**The task:**
Look through the data below and count each line where the word "Left" appears. Reply with the count alone.

Top of Dataset records

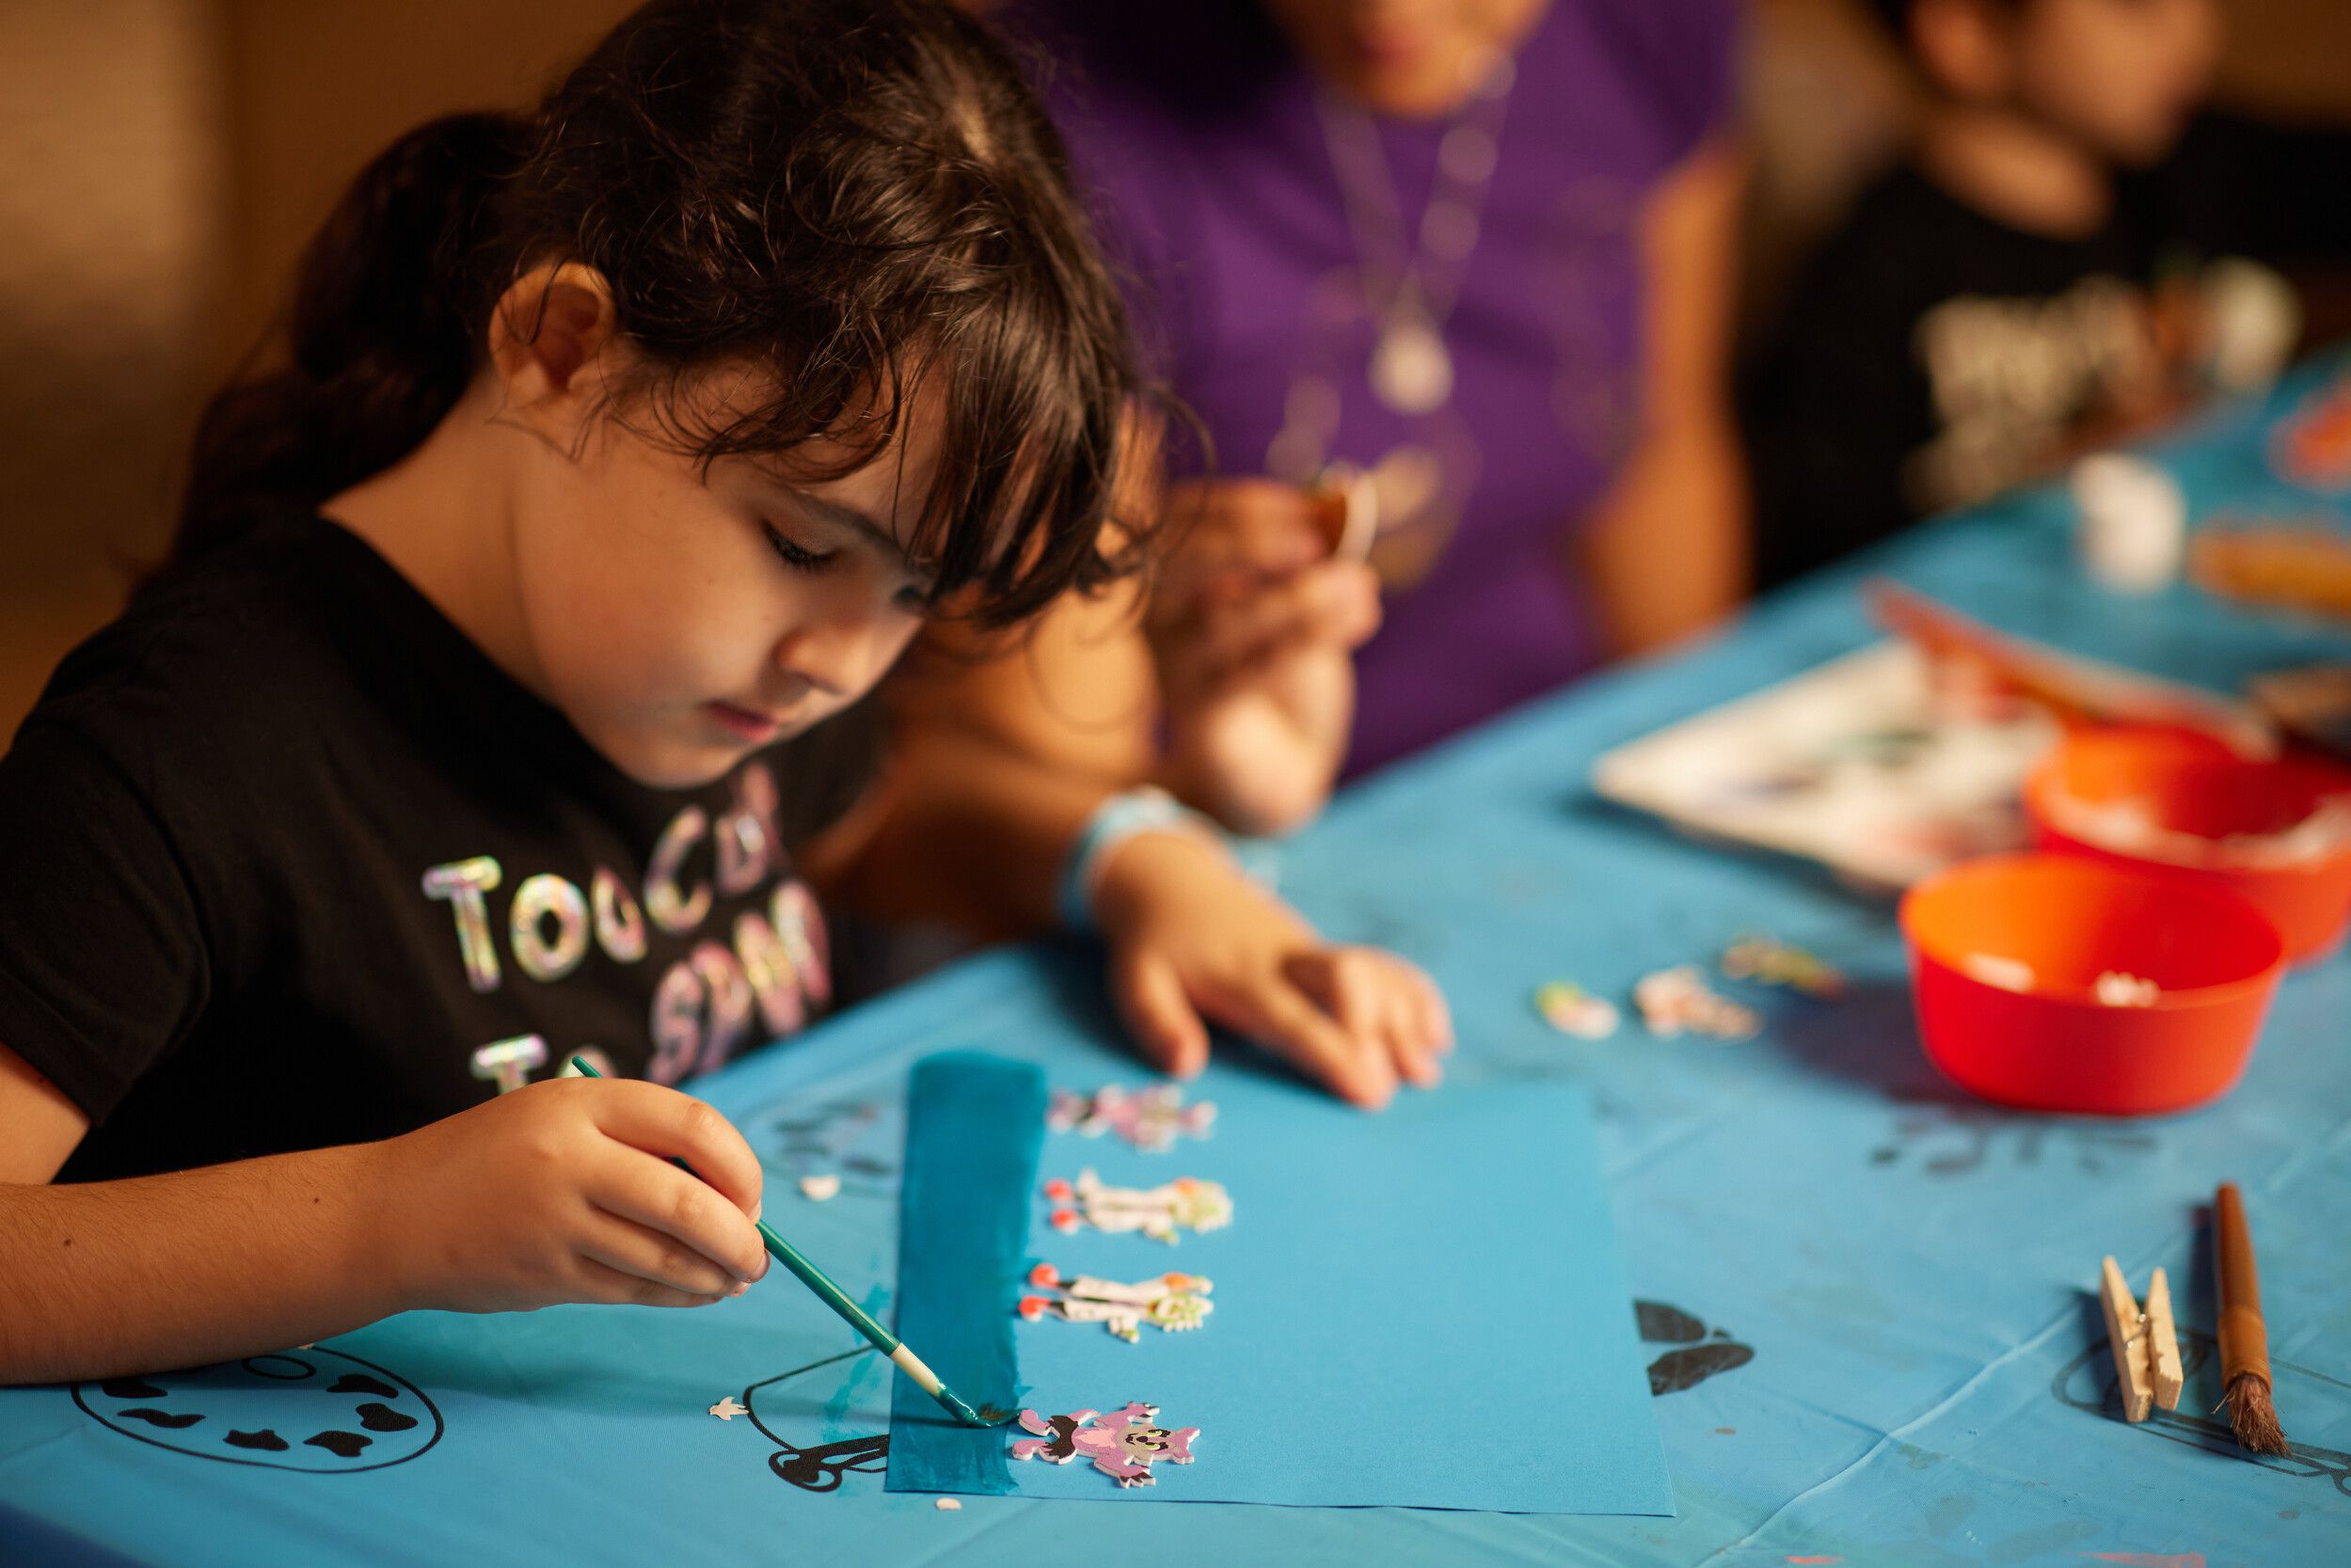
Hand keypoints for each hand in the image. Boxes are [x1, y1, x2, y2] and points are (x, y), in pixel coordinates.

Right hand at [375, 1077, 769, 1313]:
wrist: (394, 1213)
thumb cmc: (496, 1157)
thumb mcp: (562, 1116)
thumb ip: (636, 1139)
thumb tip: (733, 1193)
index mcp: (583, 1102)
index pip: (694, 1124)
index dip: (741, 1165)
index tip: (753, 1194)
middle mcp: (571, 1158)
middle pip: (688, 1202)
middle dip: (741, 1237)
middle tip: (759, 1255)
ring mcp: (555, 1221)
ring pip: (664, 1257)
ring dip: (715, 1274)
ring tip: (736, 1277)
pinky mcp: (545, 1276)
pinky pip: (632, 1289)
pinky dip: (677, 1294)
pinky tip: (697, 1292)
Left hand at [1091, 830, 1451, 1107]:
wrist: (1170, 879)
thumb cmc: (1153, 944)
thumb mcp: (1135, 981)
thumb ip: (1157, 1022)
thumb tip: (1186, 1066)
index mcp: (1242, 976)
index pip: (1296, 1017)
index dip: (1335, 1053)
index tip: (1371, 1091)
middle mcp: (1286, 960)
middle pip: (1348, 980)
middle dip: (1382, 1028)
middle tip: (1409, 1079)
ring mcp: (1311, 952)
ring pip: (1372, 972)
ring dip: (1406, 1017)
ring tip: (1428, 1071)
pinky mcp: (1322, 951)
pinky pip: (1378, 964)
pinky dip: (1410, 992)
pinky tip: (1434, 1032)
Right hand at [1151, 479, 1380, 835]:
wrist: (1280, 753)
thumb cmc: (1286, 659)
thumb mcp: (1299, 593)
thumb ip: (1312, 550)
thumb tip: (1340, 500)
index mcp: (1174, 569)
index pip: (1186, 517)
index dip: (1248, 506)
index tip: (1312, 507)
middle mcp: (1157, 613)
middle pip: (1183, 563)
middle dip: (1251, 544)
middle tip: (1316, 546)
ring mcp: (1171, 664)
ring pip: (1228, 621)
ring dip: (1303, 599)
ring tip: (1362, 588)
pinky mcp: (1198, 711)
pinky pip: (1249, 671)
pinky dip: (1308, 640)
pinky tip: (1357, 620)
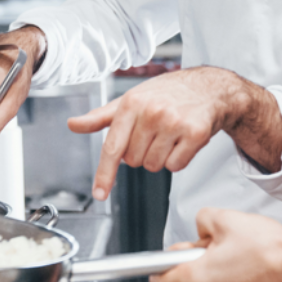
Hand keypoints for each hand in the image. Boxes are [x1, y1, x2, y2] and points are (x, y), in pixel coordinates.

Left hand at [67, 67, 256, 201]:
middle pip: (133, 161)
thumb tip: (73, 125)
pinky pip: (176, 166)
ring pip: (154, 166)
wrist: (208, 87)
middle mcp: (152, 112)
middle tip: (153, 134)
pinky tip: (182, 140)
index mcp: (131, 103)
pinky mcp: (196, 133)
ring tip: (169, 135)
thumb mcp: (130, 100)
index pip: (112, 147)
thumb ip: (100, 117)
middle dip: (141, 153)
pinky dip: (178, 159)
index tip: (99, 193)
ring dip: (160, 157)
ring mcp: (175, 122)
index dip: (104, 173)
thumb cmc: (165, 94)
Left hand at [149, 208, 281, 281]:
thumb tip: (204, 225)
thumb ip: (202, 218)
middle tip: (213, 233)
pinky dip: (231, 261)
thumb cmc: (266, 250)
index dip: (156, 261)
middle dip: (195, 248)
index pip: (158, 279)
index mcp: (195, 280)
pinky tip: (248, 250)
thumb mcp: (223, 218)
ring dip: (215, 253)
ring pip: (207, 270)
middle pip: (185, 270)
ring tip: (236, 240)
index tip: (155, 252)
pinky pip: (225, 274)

Bottom of Dataset records

**Result below:**
3